Complete step-by-step answer:
We have been given a triangle ABC and we have to prove that ${{\cos }^{2}}A+{{\cos }^{2}}B-{{\cos }^{2}}C=1-2\sin A\sin B\sin C$
We will first draw a $\Delta ABC$ and label its sides as a, b, c

Now, we will take the LHS of the question and prove it to be equal to RHS. In LHS we have \[{{\cos }^{2}}A+{{\cos }^{2}}B-{{\cos }^{2}}C\]
Now we know that ${{\sin }^{2}}B+{{\cos }^{2}}B=1$
Therefore ${{\cos }^{2}}B=1-{{\sin }^{2}}B$using this we have,
\[{{\cos }^{2}}A+{{\cos }^{2}}B-{{\cos }^{2}}C={{\cos }^{2}}A+1-{{\sin }^{2}}B-{{\cos }^{2}}C=1+\left( {{\cos }^{2}}A-{{\sin }^{2}}B \right)-co{{s}^{2}}C\]
Now we know the trigonometric identity that,
${{\cos }^{2}}A-{{\sin }^{2}}B=\cos \left( A+B \right)\cos \left( A-B \right)$
So, we have
\[{{\cos }^{2}}A+{{\cos }^{2}}B-{{\cos }^{2}}C=1+\left( \cos \left( A+B \right)\cos \left( A-B \right) \right)-{{\cos }^{2}}C\]
Also, now we know that according to angle sum property of triangle we have
$\begin{align}
  & A+B+C=\pi \\
 & A+B=\pi -C \\
\end{align}$
So, using this we have,
\[{{\cos }^{2}}A+{{\cos }^{2}}B-{{\cos }^{2}}C=1+\cos \left( \pi -C \right)\cos \left( A-B \right)-{{\cos }^{2}}C\]
Also, we know that
$\cos \left( \pi -C \right)=-\cos C$
So we have
\[{{\cos }^{2}}A+{{\cos }^{2}}B-{{\cos }^{2}}C=1-\cos C\left( \cos \left( A-B \right)+\cos C \right)\]
Also, we know that
$\cos C=\cos \left( \pi -\left( A+B \right) \right)$
\[{{\cos }^{2}}A+{{\cos }^{2}}B-{{\cos }^{2}}C=1-\cos C\left( \cos \left( A-B \right)+\cos \left( \pi -\left( A+B \right) \right) \right)\]

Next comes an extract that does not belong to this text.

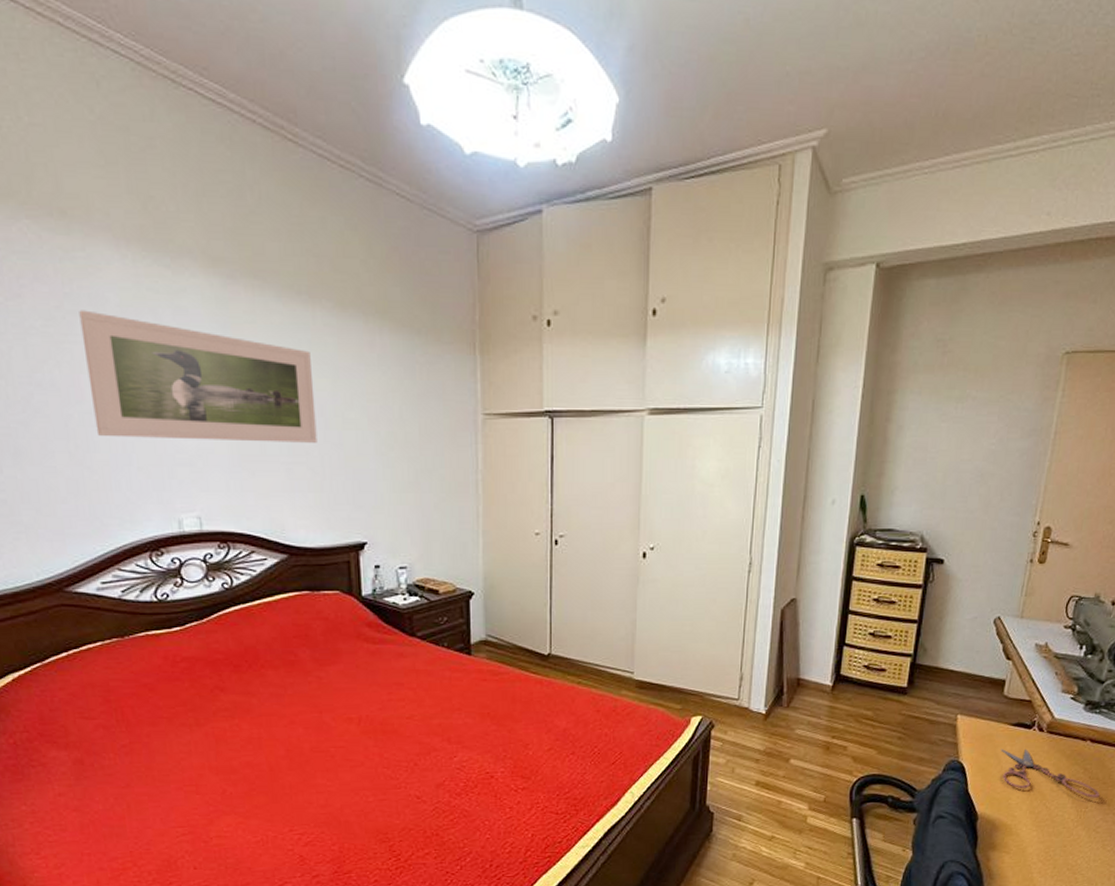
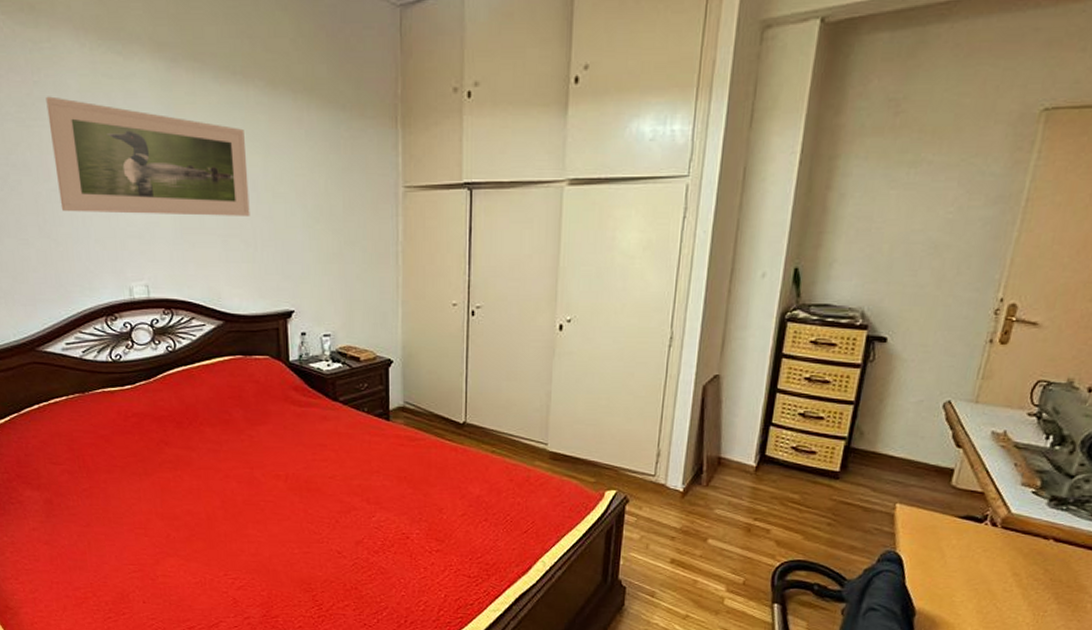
shears: present [1001,748,1100,798] -> none [945,543,1062,602]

\[=1-\cos C\left( \cos \left( A-B \right)+\cos \left( A+B \right) \right)\]
Now using the trigonometric identity that
$\operatorname{cosC}+cosD=2sin\left( \dfrac{C+D}{2} \right)\sin \left( \dfrac{D-C}{2} \right)$
We have,
\[{{\cos }^{2}}A+{{\cos }^{2}}B-{{\cos }^{2}}C=1-\cos C\left( 2\sin \left( \dfrac{A-B+A+B}{2} \right)\sin \left( \dfrac{A+B-A+B}{2} \right) \right)\]
\[=1-\cos C\left( 2\sin \left( \dfrac{2A}{2} \right)\sin \left( \dfrac{2B}{2} \right) \right)\]
\[=1-\cos C\left( 2\sin A\sin B \right)\]
\[=1-2\sin A\sin B\cos C\]
Since, LHS = RHS
Hence proved

Note: In these types of questions it is very important to remember trigonometric identities like
$\begin{align}
  & \cos A+\operatorname{cosB}=2\sin \left( \dfrac{A+B}{2} \right)\sin \left( \dfrac{B-A}{2} \right) \\
 & {{\sin }^{2}}A+{{\cos }^{2}}A=1 \\
 & A+B+C=\pi \\
\end{align}$